"I have left him," Sheila said with her face very pale, but no sign of emotion about the firm lips.
"Oh, good gracious, child! Left him? How many people know it?"
"No one but yourself and a young Highland girl who has come up to see me."
"You came to me first of all?"
"Yes."
"Have you no other friends to go to?"
"I considered that I ought to come to you."

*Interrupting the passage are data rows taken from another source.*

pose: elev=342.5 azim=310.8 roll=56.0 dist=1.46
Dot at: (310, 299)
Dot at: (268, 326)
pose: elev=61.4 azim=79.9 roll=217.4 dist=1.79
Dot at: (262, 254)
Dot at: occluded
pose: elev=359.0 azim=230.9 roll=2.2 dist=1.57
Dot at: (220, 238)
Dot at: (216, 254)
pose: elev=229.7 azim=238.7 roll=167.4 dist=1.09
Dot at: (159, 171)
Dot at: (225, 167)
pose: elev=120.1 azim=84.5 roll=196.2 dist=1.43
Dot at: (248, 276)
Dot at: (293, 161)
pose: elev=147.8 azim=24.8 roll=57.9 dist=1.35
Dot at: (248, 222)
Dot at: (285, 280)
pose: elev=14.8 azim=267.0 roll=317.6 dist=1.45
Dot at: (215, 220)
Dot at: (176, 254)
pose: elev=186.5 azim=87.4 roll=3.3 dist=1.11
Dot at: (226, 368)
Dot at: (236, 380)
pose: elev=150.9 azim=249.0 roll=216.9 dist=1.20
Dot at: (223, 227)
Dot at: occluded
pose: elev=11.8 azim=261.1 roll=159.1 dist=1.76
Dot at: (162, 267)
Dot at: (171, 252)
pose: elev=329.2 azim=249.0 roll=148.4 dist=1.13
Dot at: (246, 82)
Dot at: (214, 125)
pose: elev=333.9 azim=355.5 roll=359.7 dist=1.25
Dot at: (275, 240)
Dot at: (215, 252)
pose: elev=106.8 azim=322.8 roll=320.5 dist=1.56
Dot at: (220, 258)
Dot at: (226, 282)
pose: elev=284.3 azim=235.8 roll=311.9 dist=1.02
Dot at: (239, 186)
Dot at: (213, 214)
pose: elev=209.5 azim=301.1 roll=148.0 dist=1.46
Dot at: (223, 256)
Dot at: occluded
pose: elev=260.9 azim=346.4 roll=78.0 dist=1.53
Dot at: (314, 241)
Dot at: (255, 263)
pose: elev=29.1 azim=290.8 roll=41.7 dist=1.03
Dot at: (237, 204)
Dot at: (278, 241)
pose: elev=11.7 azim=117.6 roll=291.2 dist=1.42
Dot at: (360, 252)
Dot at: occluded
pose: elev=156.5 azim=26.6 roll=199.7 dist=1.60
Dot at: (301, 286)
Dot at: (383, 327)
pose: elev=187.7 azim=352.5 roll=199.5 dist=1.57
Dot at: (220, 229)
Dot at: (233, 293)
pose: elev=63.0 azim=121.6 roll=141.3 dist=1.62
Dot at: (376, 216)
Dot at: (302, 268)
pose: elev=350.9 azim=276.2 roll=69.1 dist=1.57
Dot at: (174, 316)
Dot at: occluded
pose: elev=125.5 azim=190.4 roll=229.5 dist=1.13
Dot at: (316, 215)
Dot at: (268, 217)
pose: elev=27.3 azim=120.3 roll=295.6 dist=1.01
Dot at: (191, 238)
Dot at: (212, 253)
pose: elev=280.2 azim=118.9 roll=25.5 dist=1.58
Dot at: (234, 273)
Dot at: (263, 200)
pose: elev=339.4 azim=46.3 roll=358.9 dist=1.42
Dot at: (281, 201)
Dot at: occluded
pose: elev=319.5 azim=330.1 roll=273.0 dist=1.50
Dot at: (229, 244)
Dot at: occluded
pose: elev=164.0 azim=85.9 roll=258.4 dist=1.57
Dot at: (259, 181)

There was no cunning in the speech: it was the simple truth. Mrs. Lavender looked at her hard for a second or two, and then said, in what she meant to be a kind way, "Come here and sit down, child, and tell me all about it. If no one else knows it there is no harm done. We can easily patch it up before it gets abroad."
"I did not come to you for that, Mrs. Lavender," said Sheila calmly. "That is impossible: that is all over. I have come to ask you where I may get lodgings for my friend and myself."
"Tell me all about it first, and then we'll see whether it can't be mended. Mind, I am ready to be on your side, though I am your husband's aunt. I think you're a good girl: a bit of a temper, you know, but you manage to keep it quiet ordinarily. You tell me all about it, and you'll see if I haven't means to bring him to reason. Oh yes, oh yes, I'm an old woman, but I can find some means to bring him to reason." And she laughed an odd, shrill laugh.